- Representatividade diluída
Existe, aproximadamente, 1 milhão de produtores de leite (formais e informais) em todos os estados da Federação, que dependem total ou parcialmente da produção para sustentar suas famílias. Seus interesses são veiculados por meio de uma centena de associações ou sindicatos. E muitos “protetores” aparecem quando há movimentos pela causa.
Assim, fica difícil vincular ações de governo dirigidas a tão grande e diluído público num país continental heterogêneo. A Associação Brasileira dos Produtores de Leite (Abraleite) foi um avanço em nível nacional, mas representa também os criadores de gado de leite.
- Inexistência de órgãos no governo federal, que se dediquem à produção de leite, além da Embrapa
Não se consegue aprofundar e dar continuidade às questões centrais no âmbito do próprio ministério setorial. Enquanto isso, no Uruguai há a autarquia exclusiva, o Instituto Nacional do Leite e uma secretaria no ministério. Na Argentina, uma Secretaria Nacional da Produção de Leite no ministério.
Isso para ficar só com nossos vizinhos. Não por acaso, os mesmos que fornecem cerca de 90% das importações brasileiras de lácteos.
- Não há técnicos no governo federal especialistas em produção e comercialização de leite
O Ministério da Agricultura dispõe de um único funcionário, que dedica também seu tempo a outros setores da pecuária. Portanto, não há com quem discutir ou cobrar uma política duradoura para o setor.
- Pouco reconhecimento da importância da atividade, em termos de alimento, emprego rural e urbano, além de estabilidade social no campo
O produto da pecuária de leite é o único da economia (desconheço algum outro relevante) que é vendido sem se conhecer o preço a ser pago. Somando a isso, há má vontade, perene, na área econômica do governo diante de importações predatórias em todas ocasiões em que os preços sobem, para não pressionar os índices inflacionários.
- Não há intervenção governamental para evitar quedas periódicas acentuada nos preços
A medida ocorre tradicionalmente no setor de grãos, em que pese a atuação tímida de apoio à agricultura familiar via Programa de Aquisição de Alimentos (PAA).
- Nunca houve programa específico de crédito adaptado às características da pecuária leiteira, à exceção do público do Pronaf
Num cenário deste, quando a ministra Tereza Cristina convoca representantes da cadeia do agronegócio de lácteos para formular uma política setorial não me entusiasma quanto aos possíveis resultados. Os demais elos dessa cadeia são mais bem organizados e mais poderosos que os produtores de leite.
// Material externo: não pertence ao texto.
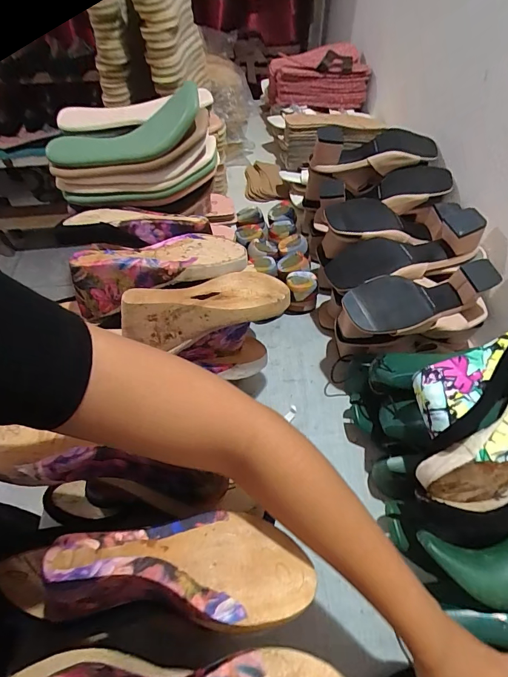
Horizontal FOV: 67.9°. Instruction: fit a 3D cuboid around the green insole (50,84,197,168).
[{"bbox_3d":[-0.184,-0.302,0.549,0.232,0.060,0.084,-15,52,9],"label":"green insole"}]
A própria Câmara Setorial do Leite do ministério tem mais representantes da indústria láctea do que de produtores de leite. Por outro lado, recursos para uma ação governamental previsível e de impacto depende de outro ministério.
Ouvir os pleitos e propostas da cadeia produtiva é necessário e elogiável, mas tende a repetir o que tem acontecido ao longo das últimas décadas, ou seja, uma medida aqui outra acolá para atender o interesse de um ou outro subsetor, conjunturalmente.
É fundamental que o próprio Mapa tenha um posicionamento firme e proposta clara de orientação específica para o setor. A realidade é que é difícil produzir leite no Brasil e ser competitivo tendo que absorver custos
maiores que os concorrentes, relativamente a insumos, máquinas, medicamentos, impostos, juros altos, custos trabalhistas e transporte ruim. E mais difícil ainda o é para os pequenos e médios produtores de leite, isoladamente.
A realidade tem sido dura. Os pequenos produtores, se amparados pelo Programa Nacional de Fortalecimento da Agricultura Familiar (Pronaf) e o Programa de Aquisição de Alimentos (PAA), e se atuarem em cooperativas ou sistema de integração (melhor ainda se completarem a renda com outras atividades) poderão resistir e melhorar a competitividade.
Os médios produtores tendem a sair do mercado, na companhia de pequenos, serão dezenas de milhares que continuarão a deixar a atividade nos próximos anos. E os grandes, especialmente os que combinam lavouras com produção de leite, e que atuam com tecnologia avançada, têm boas perspectivas.
“Quae sera tamen” (ainda que tardiamente), é bem-vinda a iniciativa da ministra, inclusive pela sua credibilidade. A pré-disposição de elaborar uma política, democraticamente, é condição necessária inicial, mas vem aí a pedreira.
É o que temos para o jantar, ainda que em mesa de convidados com pratos de tamanho bem diferenciados, e pouca comida.